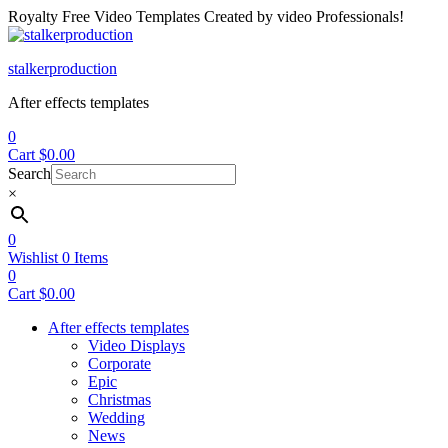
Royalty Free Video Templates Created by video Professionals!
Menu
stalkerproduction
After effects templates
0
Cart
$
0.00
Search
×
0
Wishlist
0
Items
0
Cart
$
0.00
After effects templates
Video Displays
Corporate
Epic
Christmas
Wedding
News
+ + +
Retype the text of every record above line for line, keeping each word, symbol, and number unchanged, and leave the pictures out of your answer.

◆ Response area
Royalty Free Video Templates Created by video Professionals!
Menu
stalkerproduction
After effects templates
0
Cart
$
0.00
Search
×
0
Wishlist
0
Items
0
Cart
$
0.00
After effects templates
Video Displays
Corporate
Epic
Christmas
Wedding
News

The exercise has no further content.